Write out the listing beneath this instruction in its entirety, exactly as it reads.

=-=-=

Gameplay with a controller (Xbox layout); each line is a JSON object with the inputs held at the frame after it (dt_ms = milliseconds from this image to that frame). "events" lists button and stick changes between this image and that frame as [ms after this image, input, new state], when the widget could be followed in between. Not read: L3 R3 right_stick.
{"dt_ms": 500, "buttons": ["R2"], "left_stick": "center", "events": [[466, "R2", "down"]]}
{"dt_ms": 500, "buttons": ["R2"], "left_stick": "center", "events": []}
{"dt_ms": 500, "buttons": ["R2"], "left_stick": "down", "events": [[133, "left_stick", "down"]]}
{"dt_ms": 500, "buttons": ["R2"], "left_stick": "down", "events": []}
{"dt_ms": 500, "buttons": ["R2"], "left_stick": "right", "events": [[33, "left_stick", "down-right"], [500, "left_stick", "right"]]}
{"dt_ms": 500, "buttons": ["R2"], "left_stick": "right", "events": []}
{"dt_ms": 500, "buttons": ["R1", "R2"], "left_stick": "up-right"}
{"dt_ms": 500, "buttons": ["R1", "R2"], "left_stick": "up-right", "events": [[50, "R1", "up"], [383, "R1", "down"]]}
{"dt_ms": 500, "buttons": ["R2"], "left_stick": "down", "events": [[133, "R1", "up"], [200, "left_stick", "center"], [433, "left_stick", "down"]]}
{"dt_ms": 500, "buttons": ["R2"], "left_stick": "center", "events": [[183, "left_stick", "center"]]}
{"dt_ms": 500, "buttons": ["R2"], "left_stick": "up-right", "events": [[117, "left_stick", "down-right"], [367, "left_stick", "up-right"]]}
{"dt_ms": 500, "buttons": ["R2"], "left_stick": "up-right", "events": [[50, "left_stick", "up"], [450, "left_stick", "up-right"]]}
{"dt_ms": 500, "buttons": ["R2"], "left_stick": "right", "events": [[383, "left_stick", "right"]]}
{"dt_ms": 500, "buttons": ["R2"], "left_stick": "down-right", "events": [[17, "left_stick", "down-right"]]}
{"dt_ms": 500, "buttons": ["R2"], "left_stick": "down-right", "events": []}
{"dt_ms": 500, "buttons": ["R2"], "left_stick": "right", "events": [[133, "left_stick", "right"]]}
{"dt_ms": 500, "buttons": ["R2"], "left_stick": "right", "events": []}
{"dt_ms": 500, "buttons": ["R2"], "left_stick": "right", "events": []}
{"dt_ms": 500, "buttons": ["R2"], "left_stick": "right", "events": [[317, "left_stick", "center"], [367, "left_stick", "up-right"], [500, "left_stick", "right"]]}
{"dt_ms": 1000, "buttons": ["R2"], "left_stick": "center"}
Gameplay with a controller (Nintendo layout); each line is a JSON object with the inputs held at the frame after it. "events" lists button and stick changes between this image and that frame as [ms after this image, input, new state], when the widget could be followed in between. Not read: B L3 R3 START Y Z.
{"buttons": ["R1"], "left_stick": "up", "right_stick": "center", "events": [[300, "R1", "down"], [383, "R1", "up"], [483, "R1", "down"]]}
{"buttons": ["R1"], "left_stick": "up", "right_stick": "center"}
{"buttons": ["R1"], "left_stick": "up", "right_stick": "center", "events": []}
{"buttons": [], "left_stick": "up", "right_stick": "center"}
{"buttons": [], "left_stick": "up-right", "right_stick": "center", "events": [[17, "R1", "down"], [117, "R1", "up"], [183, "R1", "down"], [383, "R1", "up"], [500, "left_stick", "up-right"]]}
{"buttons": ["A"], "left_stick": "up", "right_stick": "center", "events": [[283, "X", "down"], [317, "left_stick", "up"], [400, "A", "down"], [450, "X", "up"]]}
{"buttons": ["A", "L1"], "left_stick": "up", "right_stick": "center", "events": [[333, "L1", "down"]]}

=-=-=

Task answer:
Gameplay with a controller (Xbox layout); each line is a JSON object with the inputs held at the frame after it (dt_ms = milliseconds from this image to that frame). "events" lists button and stick changes between this image and that frame as [ms after this image, input, new state], when the widget could be followed in between. Not read: L3 R3 right_stick.
{"dt_ms": 500, "buttons": ["R2"], "left_stick": "center", "events": [[466, "R2", "down"]]}
{"dt_ms": 500, "buttons": ["R2"], "left_stick": "center", "events": []}
{"dt_ms": 500, "buttons": ["R2"], "left_stick": "down", "events": [[133, "left_stick", "down"]]}
{"dt_ms": 500, "buttons": ["R2"], "left_stick": "down", "events": []}
{"dt_ms": 500, "buttons": ["R2"], "left_stick": "right", "events": [[33, "left_stick", "down-right"], [500, "left_stick", "right"]]}
{"dt_ms": 500, "buttons": ["R2"], "left_stick": "right", "events": []}
{"dt_ms": 500, "buttons": ["R1", "R2"], "left_stick": "up-right"}
{"dt_ms": 500, "buttons": ["R1", "R2"], "left_stick": "up-right", "events": [[50, "R1", "up"], [383, "R1", "down"]]}
{"dt_ms": 500, "buttons": ["R2"], "left_stick": "down", "events": [[133, "R1", "up"], [200, "left_stick", "center"], [433, "left_stick", "down"]]}
{"dt_ms": 500, "buttons": ["R2"], "left_stick": "center", "events": [[183, "left_stick", "center"]]}
{"dt_ms": 500, "buttons": ["R2"], "left_stick": "up-right", "events": [[117, "left_stick", "down-right"], [367, "left_stick", "up-right"]]}
{"dt_ms": 500, "buttons": ["R2"], "left_stick": "up-right", "events": [[50, "left_stick", "up"], [450, "left_stick", "up-right"]]}
{"dt_ms": 500, "buttons": ["R2"], "left_stick": "right", "events": [[383, "left_stick", "right"]]}
{"dt_ms": 500, "buttons": ["R2"], "left_stick": "down-right", "events": [[17, "left_stick", "down-right"]]}
{"dt_ms": 500, "buttons": ["R2"], "left_stick": "down-right", "events": []}
{"dt_ms": 500, "buttons": ["R2"], "left_stick": "right", "events": [[133, "left_stick", "right"]]}
{"dt_ms": 500, "buttons": ["R2"], "left_stick": "right", "events": []}
{"dt_ms": 500, "buttons": ["R2"], "left_stick": "right", "events": []}
{"dt_ms": 500, "buttons": ["R2"], "left_stick": "right", "events": [[317, "left_stick", "center"], [367, "left_stick", "up-right"], [500, "left_stick", "right"]]}
{"dt_ms": 1000, "buttons": ["R2"], "left_stick": "center"}
Gameplay with a controller (Nintendo layout); each line is a JSON object with the inputs held at the frame after it. "events" lists button and stick changes between this image and that frame as [ms after this image, input, new state], when the widget could be followed in between. Not read: B L3 R3 START Y Z.
{"buttons": ["R1"], "left_stick": "up", "right_stick": "center", "events": [[300, "R1", "down"], [383, "R1", "up"], [483, "R1", "down"]]}
{"buttons": ["R1"], "left_stick": "up", "right_stick": "center"}
{"buttons": ["R1"], "left_stick": "up", "right_stick": "center", "events": []}
{"buttons": [], "left_stick": "up", "right_stick": "center"}
{"buttons": [], "left_stick": "up-right", "right_stick": "center", "events": [[17, "R1", "down"], [117, "R1", "up"], [183, "R1", "down"], [383, "R1", "up"], [500, "left_stick", "up-right"]]}
{"buttons": ["A"], "left_stick": "up", "right_stick": "center", "events": [[283, "X", "down"], [317, "left_stick", "up"], [400, "A", "down"], [450, "X", "up"]]}
{"buttons": ["A", "L1"], "left_stick": "up", "right_stick": "center", "events": [[333, "L1", "down"]]}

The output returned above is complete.